JOB ITEM:
A word-for-word copy of the entries is needed, and it should contain no images.

'''

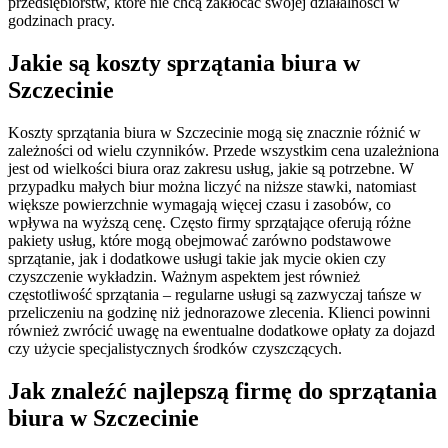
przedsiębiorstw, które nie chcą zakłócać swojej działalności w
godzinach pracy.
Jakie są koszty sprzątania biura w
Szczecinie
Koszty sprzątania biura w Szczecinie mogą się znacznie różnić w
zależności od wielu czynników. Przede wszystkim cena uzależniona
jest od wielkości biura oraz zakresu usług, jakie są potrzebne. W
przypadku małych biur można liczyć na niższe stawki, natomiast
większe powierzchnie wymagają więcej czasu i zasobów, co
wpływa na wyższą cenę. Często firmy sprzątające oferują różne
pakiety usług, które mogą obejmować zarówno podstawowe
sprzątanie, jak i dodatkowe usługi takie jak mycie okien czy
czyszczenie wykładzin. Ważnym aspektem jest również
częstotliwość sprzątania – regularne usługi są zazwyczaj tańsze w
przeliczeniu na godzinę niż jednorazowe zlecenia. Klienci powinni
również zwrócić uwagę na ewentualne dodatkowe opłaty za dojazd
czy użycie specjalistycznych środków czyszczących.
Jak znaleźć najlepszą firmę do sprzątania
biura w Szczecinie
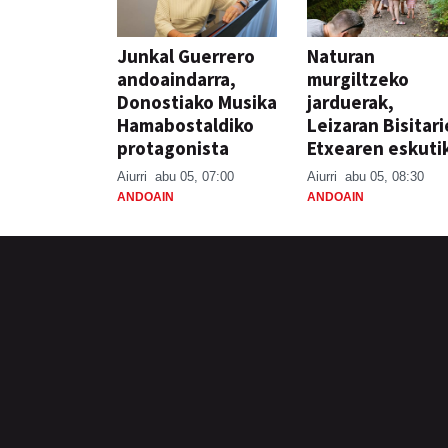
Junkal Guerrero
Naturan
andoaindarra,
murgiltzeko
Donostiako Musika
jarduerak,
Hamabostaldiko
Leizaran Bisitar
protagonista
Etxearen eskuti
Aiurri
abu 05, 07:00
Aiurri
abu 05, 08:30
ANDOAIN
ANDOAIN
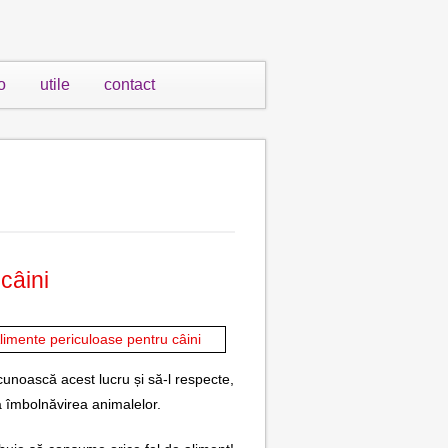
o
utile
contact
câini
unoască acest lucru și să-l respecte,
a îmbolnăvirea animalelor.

'''

OUTPUT OF THE TASK:
przedsiębiorstw, które nie chcą zakłócać swojej działalności w
godzinach pracy.
Jakie są koszty sprzątania biura w
Szczecinie
Koszty sprzątania biura w Szczecinie mogą się znacznie różnić w
zależności od wielu czynników. Przede wszystkim cena uzależniona
jest od wielkości biura oraz zakresu usług, jakie są potrzebne. W
przypadku małych biur można liczyć na niższe stawki, natomiast
większe powierzchnie wymagają więcej czasu i zasobów, co
wpływa na wyższą cenę. Często firmy sprzątające oferują różne
pakiety usług, które mogą obejmować zarówno podstawowe
sprzątanie, jak i dodatkowe usługi takie jak mycie okien czy
czyszczenie wykładzin. Ważnym aspektem jest również
częstotliwość sprzątania – regularne usługi są zazwyczaj tańsze w
przeliczeniu na godzinę niż jednorazowe zlecenia. Klienci powinni
również zwrócić uwagę na ewentualne dodatkowe opłaty za dojazd
czy użycie specjalistycznych środków czyszczących.
Jak znaleźć najlepszą firmę do sprzątania
biura w Szczecinie
Junkal Guerrero
Naturan
andoaindarra,
murgiltzeko
Donostiako Musika
jarduerak,
Hamabostaldiko
Leizaran Bisitar
protagonista
Etxearen eskuti
Aiurri
abu 05, 07:00
Aiurri
abu 05, 08:30
ANDOAIN
ANDOAIN
o
utile
contact
câini
unoască acest lucru și să-l respecte,
a îmbolnăvirea animalelor.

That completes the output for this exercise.